Moreover, as @Did wrote, while the joint (conditional) distribution of the inter-arrival times is uniform, the individual (conditional) distribution of each inter-arrival time is not. 
The reason of this non-uniformity comes out of the fact that, conditionally on $N(t) = n$, the inter-arrival times are no longer independent. If they were, then, naturally, you would be able to deduce the uniformity of marginal distributions from that of their joint distribution.
Another way to put this. The conditional distribution of the arrival times is uniform on $[0,t]^n$, so indeed they can be understood as iid uniform random variables on $[0,t]$. However, if you are interested in the inter-arrival times, then you should first arrange the arrival times in the increasing order. And at this point you already lose independence of individual components.

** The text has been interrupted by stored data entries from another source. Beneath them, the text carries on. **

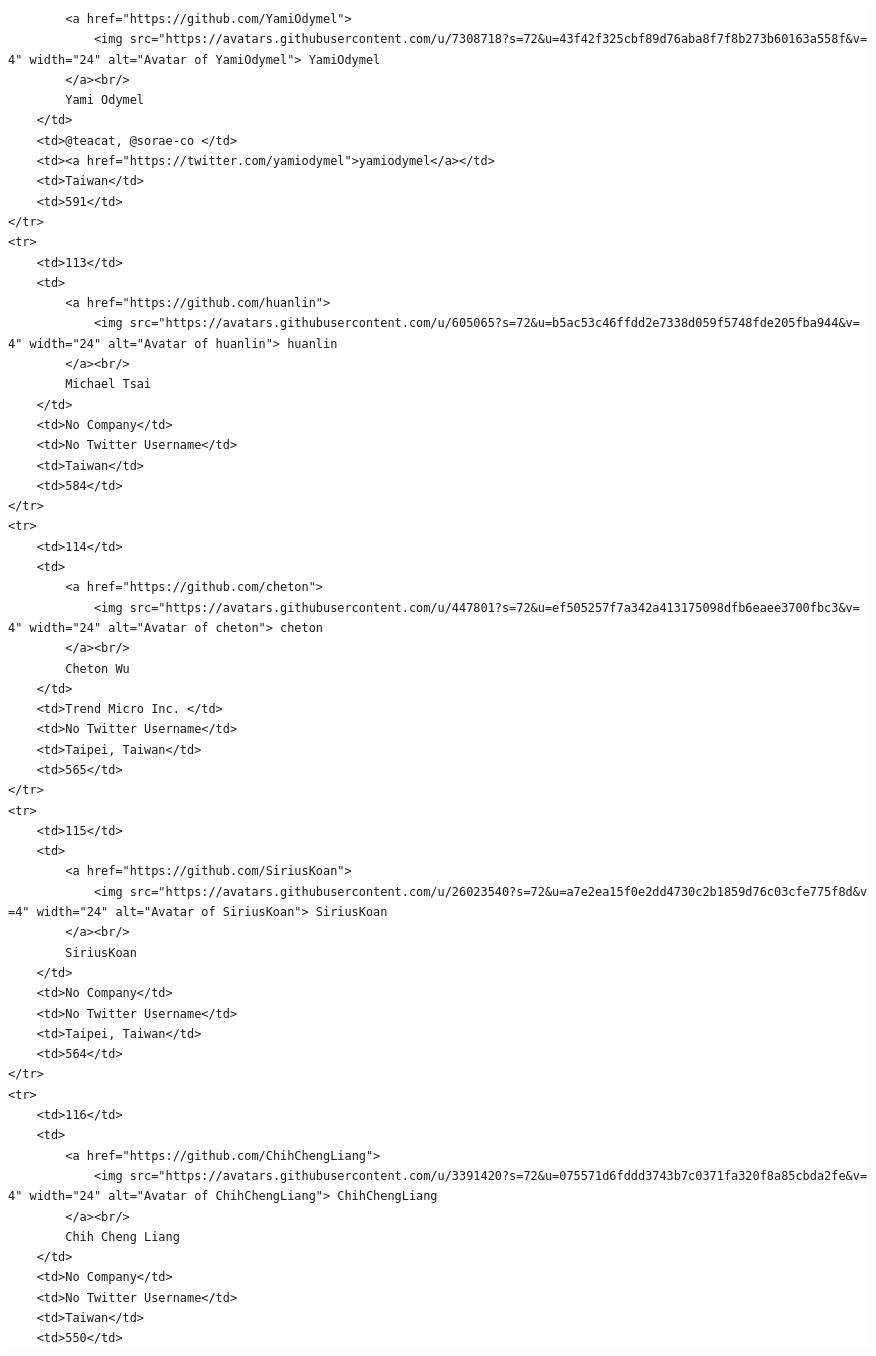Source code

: 			<a href="https://github.com/YamiOdymel">
				<img src="https://avatars.githubusercontent.com/u/7308718?s=72&u=43f42f325cbf89d76aba8f7f8b273b60163a558f&v=4" width="24" alt="Avatar of YamiOdymel"> YamiOdymel
			</a><br/>
			Yami Odymel
		</td>
		<td>@teacat, @sorae-co </td>
		<td><a href="https://twitter.com/yamiodymel">yamiodymel</a></td>
		<td>Taiwan</td>
		<td>591</td>
	</tr>
	<tr>
		<td>113</td>
		<td>
			<a href="https://github.com/huanlin">
				<img src="https://avatars.githubusercontent.com/u/605065?s=72&u=b5ac53c46ffdd2e7338d059f5748fde205fba944&v=4" width="24" alt="Avatar of huanlin"> huanlin
			</a><br/>
			Michael Tsai
		</td>
		<td>No Company</td>
		<td>No Twitter Username</td>
		<td>Taiwan</td>
		<td>584</td>
	</tr>
	<tr>
		<td>114</td>
		<td>
			<a href="https://github.com/cheton">
				<img src="https://avatars.githubusercontent.com/u/447801?s=72&u=ef505257f7a342a413175098dfb6eaee3700fbc3&v=4" width="24" alt="Avatar of cheton"> cheton
			</a><br/>
			Cheton Wu
		</td>
		<td>Trend Micro Inc. </td>
		<td>No Twitter Username</td>
		<td>Taipei, Taiwan</td>
		<td>565</td>
	</tr>
	<tr>
		<td>115</td>
		<td>
			<a href="https://github.com/SiriusKoan">
				<img src="https://avatars.githubusercontent.com/u/26023540?s=72&u=a7e2ea15f0e2dd4730c2b1859d76c03cfe775f8d&v=4" width="24" alt="Avatar of SiriusKoan"> SiriusKoan
			</a><br/>
			SiriusKoan
		</td>
		<td>No Company</td>
		<td>No Twitter Username</td>
		<td>Taipei, Taiwan</td>
		<td>564</td>
	</tr>
	<tr>
		<td>116</td>
		<td>
			<a href="https://github.com/ChihChengLiang">
				<img src="https://avatars.githubusercontent.com/u/3391420?s=72&u=075571d6fddd3743b7c0371fa320f8a85cbda2fe&v=4" width="24" alt="Avatar of ChihChengLiang"> ChihChengLiang
			</a><br/>
			Chih Cheng Liang
		</td>
		<td>No Company</td>
		<td>No Twitter Username</td>
		<td>Taiwan</td>
		<td>550</td>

A: Following @zhoraster's answer, the interarrival time distribution of n arrivals uniform in $[0,T]$ is equal the 1st arrival time distribution by symmetry - the marginal distribution of time between any 2 consecutive arrivals is an integral of the uniform joint distribution over the same volume. Therefore, the interarrival time cdf equals the 1st arrival time cdf  $F(t;n)=F_\mathrm{Beta}(\frac{t}{T};1,n)$.
We can recover the exponential cdf from $\mathrm{lim}_{T\rightarrow\infty} F(t;\lambda T)$. Alternatively, $\frac{\sum_{i=1}^\infty f_{Poi}(i; \lambda T) F(t;i)}{\sum_{i=1}^\infty f_{Poi}(i; \lambda T)}$ gives the $[0,T]$-truncated exponential cdf as the 1st arrival time cdf conditional on 1st arrival being before $T$; $\sum_{i=1}^\infty f_{Poi}(i; \lambda T) F(t;i) + f_{Poi}(0; \lambda T) F_T(t;\lambda)$, with $F_T(t;\lambda) = \frac{F_{Exp}(t;\lambda)-F_{Exp}(T;\lambda)}{1-F_{Exp}(T;\lambda)}H(t-T)$ being the $[T,\infty]$-truncated exponential cdf, gives the exponential unconditional interarrival time cdf.
Conversely, if n arrivals in [0,T] have exponential interarrival times, the conditional pdf of the i-th arrival time is the product of the pmf of n arrivals conditional on the i-th arrival time and the Erlang pdf of the i-th arrival time, divided by the Poisson pmf of n arrivals:
$$
f_i(t;n)=\frac{f_{Poi}(n-i;\lambda (T-t))}{f_{Poi}(n;\lambda T)}f_{Erlang}(t;i,\lambda)
$$
The uniform pdf is recovered as the conditional arrival time pdf from mean $f_i(t;n)$.